Q: The mission statement on AAR's website says that AAR "promotes a lively exchange among writers and scholars in the arts and humanities who hold diverse perspectives on African American literature, art and culture." Could you tell us something more about this?
A: Well, I think that’s what we continue to do. For every statement, there’s a counterstatement, and authors, essay by essay, frequently argue on our pages. Right now, perhaps the most controversial work in recent African American literary criticism is Kenneth Warren’s What Was African American Literature? in which he states that the passage of both slavery and the Jim Crow era mark the end of African American literature as we know it—that is, as literature protesting discrimination. There was a lively roundtable to this end at the Modern Language Association conference in Seattle earlier this year, and we’re reproducing that roundtable in an upcoming issue, which will doubtless continue that conversation. We also have upcoming special issues on James Baldwin, African American performance, and Samuel R. Delany and pornography, to name several. What we generally hear from poets and fiction writers who have published with us is that exposure on our pages is important to them. They appreciate being given a voice in a publication that is serious without also being unrelievedly tony. That counts for a lot in making more effective the confluence of both scholarly and creative writing.
Q: Could you tell us something about AAR's efforts to uncover heretofore unknown material by African American writers of the past?

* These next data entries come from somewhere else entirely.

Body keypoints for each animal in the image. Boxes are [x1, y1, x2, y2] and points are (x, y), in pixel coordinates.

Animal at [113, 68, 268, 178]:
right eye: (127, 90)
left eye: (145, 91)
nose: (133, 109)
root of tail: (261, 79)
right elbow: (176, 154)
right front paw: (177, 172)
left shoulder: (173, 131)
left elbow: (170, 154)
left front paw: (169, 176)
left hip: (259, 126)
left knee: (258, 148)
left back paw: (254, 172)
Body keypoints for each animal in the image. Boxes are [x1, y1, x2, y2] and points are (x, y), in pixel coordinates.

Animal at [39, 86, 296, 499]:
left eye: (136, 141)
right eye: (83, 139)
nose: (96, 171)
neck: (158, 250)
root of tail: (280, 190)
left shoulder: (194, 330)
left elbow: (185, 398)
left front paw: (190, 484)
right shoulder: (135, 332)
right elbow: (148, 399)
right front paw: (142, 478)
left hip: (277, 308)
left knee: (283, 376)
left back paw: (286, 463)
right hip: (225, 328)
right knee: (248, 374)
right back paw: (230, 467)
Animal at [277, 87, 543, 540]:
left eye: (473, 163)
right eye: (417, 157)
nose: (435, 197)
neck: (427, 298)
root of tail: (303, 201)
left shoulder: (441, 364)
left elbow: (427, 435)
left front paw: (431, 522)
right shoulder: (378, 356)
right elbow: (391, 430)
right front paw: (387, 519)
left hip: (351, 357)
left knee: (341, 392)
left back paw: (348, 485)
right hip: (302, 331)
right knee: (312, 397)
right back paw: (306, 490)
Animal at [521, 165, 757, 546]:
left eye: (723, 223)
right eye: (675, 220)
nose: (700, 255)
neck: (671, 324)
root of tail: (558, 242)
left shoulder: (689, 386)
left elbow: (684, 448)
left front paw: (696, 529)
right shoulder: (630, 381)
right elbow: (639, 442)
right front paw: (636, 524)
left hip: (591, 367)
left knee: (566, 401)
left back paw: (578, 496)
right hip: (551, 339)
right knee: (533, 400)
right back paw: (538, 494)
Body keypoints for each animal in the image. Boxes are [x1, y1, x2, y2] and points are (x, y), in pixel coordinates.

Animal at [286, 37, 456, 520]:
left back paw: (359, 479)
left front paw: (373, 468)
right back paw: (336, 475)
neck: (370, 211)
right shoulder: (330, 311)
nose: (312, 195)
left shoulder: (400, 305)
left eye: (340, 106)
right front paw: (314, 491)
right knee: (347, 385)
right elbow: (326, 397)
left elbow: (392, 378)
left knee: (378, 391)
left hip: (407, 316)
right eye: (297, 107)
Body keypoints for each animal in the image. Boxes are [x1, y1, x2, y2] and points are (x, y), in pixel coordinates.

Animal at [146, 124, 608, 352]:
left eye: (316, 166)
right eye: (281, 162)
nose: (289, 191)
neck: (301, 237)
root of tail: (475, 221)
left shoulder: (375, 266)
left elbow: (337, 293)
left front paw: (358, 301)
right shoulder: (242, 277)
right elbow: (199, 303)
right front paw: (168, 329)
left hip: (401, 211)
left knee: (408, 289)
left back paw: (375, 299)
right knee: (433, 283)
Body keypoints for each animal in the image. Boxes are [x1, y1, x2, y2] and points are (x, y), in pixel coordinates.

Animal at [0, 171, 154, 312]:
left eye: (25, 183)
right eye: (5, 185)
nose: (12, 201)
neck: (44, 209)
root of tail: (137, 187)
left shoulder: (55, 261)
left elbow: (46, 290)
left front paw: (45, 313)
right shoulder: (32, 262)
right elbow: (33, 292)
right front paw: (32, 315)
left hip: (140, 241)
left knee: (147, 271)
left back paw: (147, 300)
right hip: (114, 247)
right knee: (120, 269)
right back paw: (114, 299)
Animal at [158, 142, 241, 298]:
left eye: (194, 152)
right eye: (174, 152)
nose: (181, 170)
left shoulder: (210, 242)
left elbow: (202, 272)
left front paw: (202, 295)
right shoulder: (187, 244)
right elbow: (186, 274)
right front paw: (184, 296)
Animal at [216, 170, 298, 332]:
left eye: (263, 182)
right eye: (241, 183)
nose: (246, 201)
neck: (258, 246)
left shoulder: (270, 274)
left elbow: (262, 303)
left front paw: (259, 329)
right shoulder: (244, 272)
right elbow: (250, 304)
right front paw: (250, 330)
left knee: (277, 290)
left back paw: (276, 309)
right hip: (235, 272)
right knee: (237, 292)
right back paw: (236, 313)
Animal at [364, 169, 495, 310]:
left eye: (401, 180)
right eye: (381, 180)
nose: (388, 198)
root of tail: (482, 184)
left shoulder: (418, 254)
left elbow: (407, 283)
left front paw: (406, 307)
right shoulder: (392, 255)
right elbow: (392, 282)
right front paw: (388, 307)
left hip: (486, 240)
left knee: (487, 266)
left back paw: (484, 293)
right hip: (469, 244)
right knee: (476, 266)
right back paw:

A: We do have a section that appears from time to time called “Forgotten Manuscripts,” and it was developed before I arrived. I’ve published several such works (poems, excerpts from stories, novels or plays, musical scores) just since 2008. In our last issue, for example, we published Bob Cole and Billy Johnson’s 1897 farce A Trip to Coontown, which, despite its title, but also because of it, is a wonderfully humorous send-up on racial stereotypes. In our next issue, which has now already gone to print, is the novel John Blye by William Steward, about postbellum black uplift and integration written in about 1878. Just a few issues ago we published a long-lost, never-before-published or collected poem by Paul Laurence Dunbar, dated 1894. I’m really encouraged by these finds, because they demonstrate that African American literature lives so vibrantly beyond the past that we know.
Q: What is the biggest challenge you face as an editor?
A: I think there are several. We’ve got to continually expand the conversation by admitting new voices, discourses, and media. We do have an international presence, and that’s good, but there is a lot of necessary advance work in order to keep that up. I’d say that the biggest challenge, though, is keeping top scholars and talented creative writers in partnership with us. We have to stay fresh in order to keep everyone engaged, and it’s a big job, but a rewarding one.